먼저 2. Prometheus-server 구축을 해보자.
모든 구축은 쿠버네티스 환경에서 구성하는 방식으로 진행합니다.

쿠버네티스 환경에서 Prometheus를 구축 및 사용하기 위해서 rbac(role-based access control)을 배포해주어야합니다. 필요한 기본 설정을 진행하겠습니다.

# monitoring 네임스페이스에서 진행
apiVersion: v1
kind: Namespace
metadata:
  name: monitoring
---
apiVersion: v1
kind: ServiceAccount
metadata:
  name: monitoring
  namespace: monitoring
---
apiVersion: rbac.authorization.k8s.io/v1beta1
kind: ClusterRole
metadata:
  name: monitoring
  namespace: monitoring
rules:
- apiGroups: [""]
  resources:
  - nodes
  - nodes/proxy
  - services
  - endpoints
  - pods
  verbs: ["get", "list", "watch"]
- apiGroups: [""]
  resources:
  - configmaps
  verbs: ["get"]
- nonResourceURLs: ["/metrics"]
  verbs: ["get"]
---
apiVersion: rbac.authorization.k8s.io/v1beta1
kind: ClusterRoleBinding
metadata:
  name: monitoring
subjects:
  - kind: ServiceAccount
    name: monitoring
    namespace: monitoring
roleRef:
  kind: ClusterRole
  name: monitoring
  apiGroup: rbac.authorization.k8s.io
---

그리고 configmap을 배포합니다.
configmap에은 prometheus.yaml 파일로 필요한 설정을 정의하여 사용합니다.

  • global
    scrape_interval: 몇 초에 한번씩 metric을 수집할 것인지에 관한 옵션입니다. 해당 값을 설정하지 않는다면 default로 1m 값이 설정됩니다.

· · ·

▶ _과제 목표_
#1 Prometheus 구축 글에서 "configmap에은 prometheus.yaml 파일로" 문구가 있는 곳부터 시작하여 "1m 값이 설정됩니다." 문구에서 끝나는 부분을 원문 그대로 추출하십시오.
#2 다음 진술 (a), (b), (c)가 Prometheus 구축 글의 내용과 일치하는지 각각 예 또는 아니요로 답하고, 판단 근거가 되는 글의 문구를 그대로 인용하십시오.
(a) 쿠버네티스 환경에서 Prometheus를 구축하고 사용하려면 rbac을 배포해야 한다.
(b) scrape_interval 값을 설정하지 않으면 기본값으로 30s가 적용된다.
(c) 모든 구축은 쿠버네티스 환경에서 구성하는 방식으로 진행된다.
#3 Prometheus 구축 글의 마지막 문장 다음부터 이어서 작성하십시오.
이어지는 행들은 이 글과는 다른 출처에서 가져온 것입니다.

▶ _데이터 행_

· · ·

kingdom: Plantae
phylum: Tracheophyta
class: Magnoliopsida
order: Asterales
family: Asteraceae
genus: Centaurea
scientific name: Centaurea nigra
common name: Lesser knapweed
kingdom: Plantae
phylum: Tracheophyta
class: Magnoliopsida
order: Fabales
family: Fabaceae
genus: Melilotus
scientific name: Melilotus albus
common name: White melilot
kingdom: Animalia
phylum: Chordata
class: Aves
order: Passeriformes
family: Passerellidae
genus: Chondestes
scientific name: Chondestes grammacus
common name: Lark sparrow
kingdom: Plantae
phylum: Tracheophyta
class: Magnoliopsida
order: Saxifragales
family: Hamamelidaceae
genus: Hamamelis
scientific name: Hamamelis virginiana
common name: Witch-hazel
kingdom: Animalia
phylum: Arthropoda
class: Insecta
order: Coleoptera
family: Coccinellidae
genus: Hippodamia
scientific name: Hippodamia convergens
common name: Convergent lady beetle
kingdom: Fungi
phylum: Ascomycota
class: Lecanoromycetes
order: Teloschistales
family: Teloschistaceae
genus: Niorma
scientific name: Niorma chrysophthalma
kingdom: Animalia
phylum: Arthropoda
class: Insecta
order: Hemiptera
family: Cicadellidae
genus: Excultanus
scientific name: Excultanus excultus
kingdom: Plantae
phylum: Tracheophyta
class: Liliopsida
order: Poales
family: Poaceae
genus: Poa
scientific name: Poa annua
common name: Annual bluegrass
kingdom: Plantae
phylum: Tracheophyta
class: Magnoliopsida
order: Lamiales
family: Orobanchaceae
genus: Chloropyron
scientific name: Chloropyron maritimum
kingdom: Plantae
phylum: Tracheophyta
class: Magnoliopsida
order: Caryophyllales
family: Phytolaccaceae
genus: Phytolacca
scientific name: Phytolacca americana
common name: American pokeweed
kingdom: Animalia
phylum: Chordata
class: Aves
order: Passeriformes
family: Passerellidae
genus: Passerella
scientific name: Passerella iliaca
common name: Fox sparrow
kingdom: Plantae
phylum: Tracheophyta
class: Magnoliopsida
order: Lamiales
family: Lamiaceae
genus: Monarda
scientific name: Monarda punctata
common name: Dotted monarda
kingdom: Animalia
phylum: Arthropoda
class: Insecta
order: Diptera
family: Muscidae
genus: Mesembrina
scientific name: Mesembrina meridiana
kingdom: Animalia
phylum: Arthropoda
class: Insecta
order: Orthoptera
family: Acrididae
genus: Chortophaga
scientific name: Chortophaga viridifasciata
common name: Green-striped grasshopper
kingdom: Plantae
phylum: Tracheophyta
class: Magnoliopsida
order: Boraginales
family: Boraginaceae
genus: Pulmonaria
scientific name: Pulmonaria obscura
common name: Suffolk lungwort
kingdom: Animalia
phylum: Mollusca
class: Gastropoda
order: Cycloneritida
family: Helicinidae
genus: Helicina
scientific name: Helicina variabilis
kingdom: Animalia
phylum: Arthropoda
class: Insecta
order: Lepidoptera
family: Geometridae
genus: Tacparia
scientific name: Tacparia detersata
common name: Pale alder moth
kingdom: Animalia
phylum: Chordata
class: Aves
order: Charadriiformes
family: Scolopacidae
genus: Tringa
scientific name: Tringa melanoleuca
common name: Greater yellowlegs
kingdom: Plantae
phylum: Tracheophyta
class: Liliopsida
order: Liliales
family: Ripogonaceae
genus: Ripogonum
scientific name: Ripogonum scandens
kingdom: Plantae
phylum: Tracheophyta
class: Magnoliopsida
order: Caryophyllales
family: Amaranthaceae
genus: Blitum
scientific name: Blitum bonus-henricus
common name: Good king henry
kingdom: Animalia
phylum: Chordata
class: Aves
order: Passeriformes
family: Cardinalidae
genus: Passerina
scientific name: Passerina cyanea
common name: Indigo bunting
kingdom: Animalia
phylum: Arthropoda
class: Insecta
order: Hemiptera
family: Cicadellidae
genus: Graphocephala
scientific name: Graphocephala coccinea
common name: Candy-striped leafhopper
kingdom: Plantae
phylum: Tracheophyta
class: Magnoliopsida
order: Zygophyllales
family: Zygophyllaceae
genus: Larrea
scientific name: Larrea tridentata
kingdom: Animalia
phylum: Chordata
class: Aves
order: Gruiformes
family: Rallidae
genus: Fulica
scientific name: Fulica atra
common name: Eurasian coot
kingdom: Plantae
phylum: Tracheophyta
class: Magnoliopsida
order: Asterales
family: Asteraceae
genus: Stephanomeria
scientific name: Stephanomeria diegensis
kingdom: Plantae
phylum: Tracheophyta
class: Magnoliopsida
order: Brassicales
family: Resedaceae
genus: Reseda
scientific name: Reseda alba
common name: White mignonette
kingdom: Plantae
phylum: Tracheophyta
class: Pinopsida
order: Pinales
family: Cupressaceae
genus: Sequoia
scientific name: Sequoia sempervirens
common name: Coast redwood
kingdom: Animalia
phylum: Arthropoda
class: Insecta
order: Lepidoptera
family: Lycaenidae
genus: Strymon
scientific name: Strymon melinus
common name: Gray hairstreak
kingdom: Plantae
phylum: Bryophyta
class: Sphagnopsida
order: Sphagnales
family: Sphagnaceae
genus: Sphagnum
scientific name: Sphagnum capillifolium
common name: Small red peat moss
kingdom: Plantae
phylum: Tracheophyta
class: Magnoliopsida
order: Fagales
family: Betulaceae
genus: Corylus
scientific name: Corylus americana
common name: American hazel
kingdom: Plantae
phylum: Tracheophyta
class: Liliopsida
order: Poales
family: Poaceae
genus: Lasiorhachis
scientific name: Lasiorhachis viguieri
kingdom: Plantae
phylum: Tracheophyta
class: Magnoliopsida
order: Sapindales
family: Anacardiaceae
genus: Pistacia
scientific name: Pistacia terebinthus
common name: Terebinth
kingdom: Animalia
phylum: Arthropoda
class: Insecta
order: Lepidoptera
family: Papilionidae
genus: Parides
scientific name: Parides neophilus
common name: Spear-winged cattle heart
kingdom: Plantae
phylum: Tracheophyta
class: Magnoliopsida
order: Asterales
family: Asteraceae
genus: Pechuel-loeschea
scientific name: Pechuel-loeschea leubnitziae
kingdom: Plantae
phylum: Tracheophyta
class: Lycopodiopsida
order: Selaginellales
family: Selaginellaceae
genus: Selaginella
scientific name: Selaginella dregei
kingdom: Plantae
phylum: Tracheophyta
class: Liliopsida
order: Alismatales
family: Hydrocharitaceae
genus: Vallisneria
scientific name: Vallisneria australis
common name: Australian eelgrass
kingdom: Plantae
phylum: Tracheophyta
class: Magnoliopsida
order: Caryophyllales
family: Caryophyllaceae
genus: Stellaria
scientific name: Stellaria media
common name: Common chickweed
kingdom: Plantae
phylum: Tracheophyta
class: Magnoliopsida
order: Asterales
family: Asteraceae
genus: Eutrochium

· · ·

▶ _과제별 답안_
#1
configmap에은 prometheus.yaml 파일로 필요한 설정을 정의하여 사용합니다.

  • global
    scrape_interval: 몇 초에 한번씩 metric을 수집할 것인지에 관한 옵션입니다. 해당 값을 설정하지 않는다면 default로 1m 값이 설정됩니다.

#2
(a) 예. "쿠버네티스 환경에서 Prometheus를 구축 및 사용하기 위해서 rbac(role-based access control)을 배포해주어야합니다."
(b) 아니요. "해당 값을 설정하지 않는다면 default로 1m 값이 설정됩니다."
(c) 예. "모든 구축은 쿠버네티스 환경에서 구성하는 방식으로 진행합니다."

#3
    scrape_timeout: metric을 scrape하는데 time out을 얼마나 둘 것인지에 관한 옵션입니다. default는 10입니다.
    evaluation_interval: 몇 초에 한번씩 규칙을 평가할 것인지 확인하는 옵션입니다. default 값은 1m입니다.
  • rule_files: 알림을 발생시키기 위한 조건을 나열
  • alerting : 위의 rule files에 명시된 조건에 부합할 경우 알림을 전송할 alertmanager의 경로
  • scrape_configs : prometheus가 metric을 어떻게 scrape 할 것인지와 관련된 옵션
apiVersion: v1
kind: ConfigMap
metadata:
  creationTimestamp: null
  name: prometheus-server-conf
  namespace: monitoring
data:
  prometheus.yaml: |-
    global:
      scrape_interval: 15s
      scrape_timeout: 10s
      evaluation_interval: 15s
    rule_files:
      - "/etc/prometheus-rules/*.rules"
    alerting:
      alertmanagers:
      - scheme: http
        static_configs:
        - targets:
          - "alertmanager-http.monitoring.svc:9093"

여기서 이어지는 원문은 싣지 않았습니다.